Some call it Shinrin-yoku. Forest Bathing. The time spent mindfully in nature. Connecting, quietly, without trying, to a sense of things. The sounds, sights, touch, taste and smells of the natural world seeping in. Connecting you back to the world evolution honed you to. For me, it is to spend time in something bigger than myself. The woods, the fields, the hill, the stone walls, the wild things. I spend time in it, and it spends time in me. And I am a happier version of who I am when I can do so often. And so. To work. In the fields, the woods, knee deep in the stream. In amongst the orchard trees. Where I can hear and see the wild world around me.

Todays work has been building and filling large compost bins. Old pallets strung together with baling twine, filled with piles of cut rushes from the fields, old hay, manure from the shed, woodchip the phone company left on ditches after butchering the hedgerows. There’s grass clippings too, the cuttings from the raspberry beds. Overgrown cape gooseberry from the garden. Bracken harvested from the verges which will crumble to a beautiful black fertility. Some sheeps wool which will hold the water in the soil well. Our old compost heap gets emptied in too. We will have, hopefully, 5 or 6 bins, some ready by spring. And we will build a no dig garden from this winters work.

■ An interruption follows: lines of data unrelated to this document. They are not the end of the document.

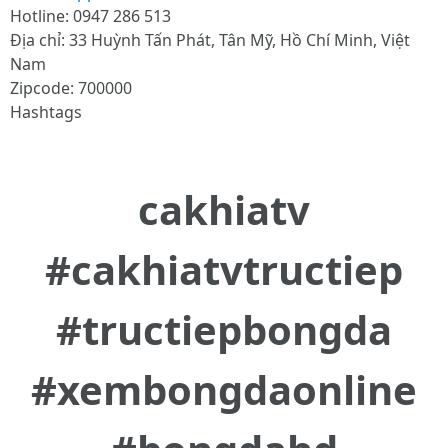
Hotline: 0947 286 513
Địa chỉ: 33 Huỳnh Tấn Phát, Tân Mỹ, Hồ Chí Minh, Việt
Nam
Zipcode: 700000
Hashtags
cakhiatv
#cakhiatvtructiep
#tructiepbongda
#xembongdaonline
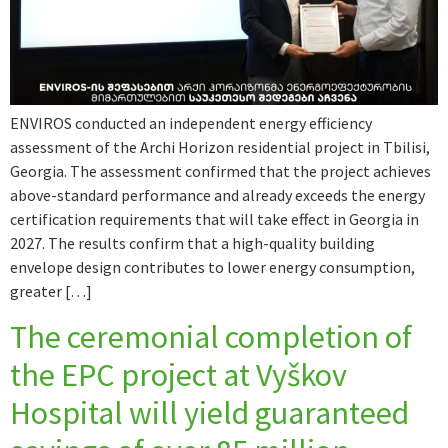
ENVIROS conducted an independent energy efficiency
assessment of the Archi Horizon residential project in Tbilisi,
Georgia. The assessment confirmed that the project achieves
above-standard performance and already exceeds the energy
certification requirements that will take effect in Georgia in
2027. The results confirm that a high-quality building
envelope design contributes to lower energy consumption,
greater […]
The ceremonial completion of
the EPC project at Vyškov
Hospital will yield guaranteed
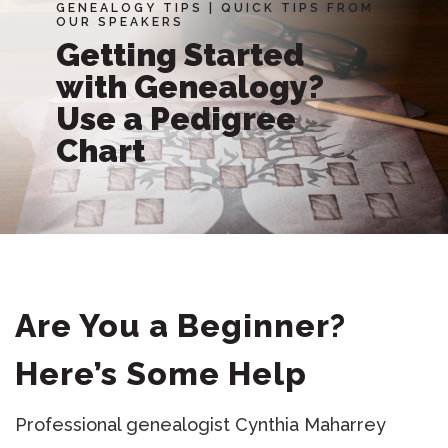
GENEALOGY TIPS
|
QUICK TIPS FROM
OUR SPEAKERS
Getting Started
with Genealogy?
Use a Pedigree
Chart
Are You a Beginner?
Here’s Some Help
Professional genealogist Cynthia Maharrey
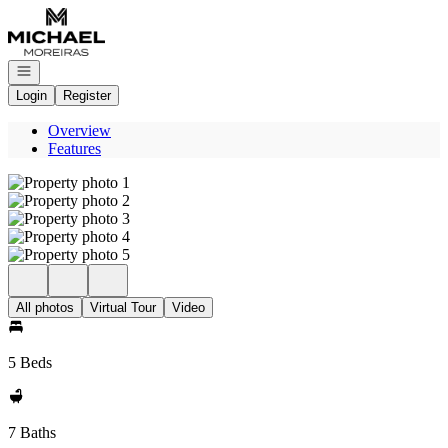
Go to: Homepage
Open navigation
Login
Register
Overview
Features
All photos
Virtual Tour
Video
5 Beds
7 Baths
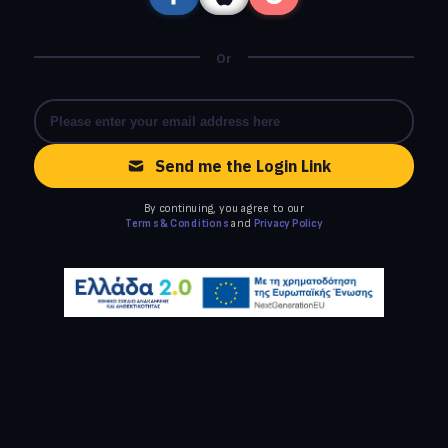
Or
Send me the Login Link
By continuing, you agree to our
Terms & Conditions
and
Privacy Policy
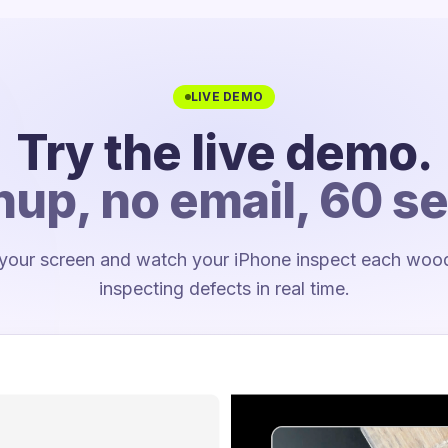
LIVE DEMO
Try the live demo.
nup, no email, 60 s
 your screen and watch your iPhone inspect each wooden
inspecting defects in real time.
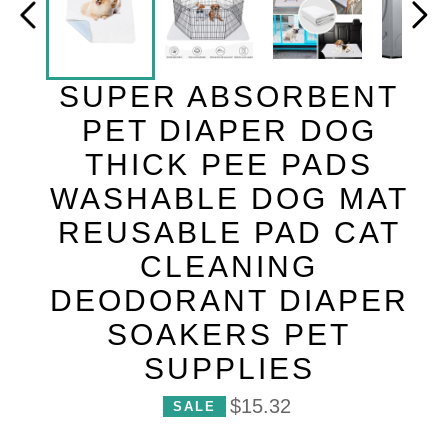
SUPER ABSORBENT
PET DIAPER DOG
THICK PEE PADS
WASHABLE DOG MAT
REUSABLE PAD CAT
CLEANING
DEODORANT DIAPER
SOAKERS PET
SUPPLIES
P
$15.32
SALE
r
i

It’s satisfying. The work is hard. Which is good. And the closed cycle of it is satifsying too. Taking from the farm to feed the farm, and feed ourselves. The rushes, which I need to clear from the pastures (though we will keep a lot as habitat), recycled with manure from the sheep, grass from the lawn, garden cuttings, and the organic detritus of our lives, going to make compost which will grow fruit, vegetables and grains which we will feed ourselves and our livestock. The waste from which goes to make more compost. We could burn and spray and petrol and oil our way out of our rushes and weeds. We don’t. Better to recycle, upcycle, sidecycle our waste into fertility, opportunity, and vegetables.

The bracken and wool have me excited. New uses for the produce of the farm are something I’m hungry for. It makes a beautiful peat free compost. Something we have use for in Ireland. There’s a group in Leitrim (Mountain Meitheal Northwest) using wool as the foundation layer for cross country tracks along the Leitrim Way. It brings a smile to my face.

We fill the compost bins one barrow at a time. Layers of things. There are people who are more careful. Who estimate this, weigh that in the balance. Our ratios of carbon and nitrogen are rough and ready. We layer whatever is to hand hoping heat, and time, and weight will work it’s magic and make from this ramshackle thing a cubic metre of rich black soil to build our new gardens with. I test the heart of the heaps with a thermometer. 56 degrees C. That’ll do.

Compost Thermometer in compost registering 50 degrees celsius
The composts fine. Come on in…

It is good work. My arm and wrist twist and bend, flex with the weight of fork and shovel. I can feel some strength slipping back. Flexibility too. And, though it fees like it will be some time before I am planting trees, laying hedges, fences, and harvesting firewood, it feels hale and happy and healthy to be doing useful work. There is only so much walking a man can do, no matter how much he loves the wonder of the world he walks through. Usefulness, for me, and the sense of it is the best protection against the dark and wet of a NorthWestern Irish winter. If I can be in the light and doing good work, I am happier.

The children come and help. The tulip poplar in the yard is letting go it’s leaves. A bounty. The children rake and scrape at the lawn, filling barrow after barrow, forking it into the new bins. Climb in in their wellies to tramp down the compost so we can fit more loads. We fetch firewood together, go to cut the raspberry canes with secateurs in hand, then we move the sheep. The old retired ewes have mined out the quarry field of anything they can eat. Now we are done with the rams and the farm is cleared of them, we can put them back with the flock. Content, up on the hill they will graze and, eventually, find one another. The children count ewes, and count, and count again. Spying the last cosset hiding i the hawthorn on the hill they get the count right.

It is a good life for them. And for me. Hungry with work we turn our back on the day to sit and eat.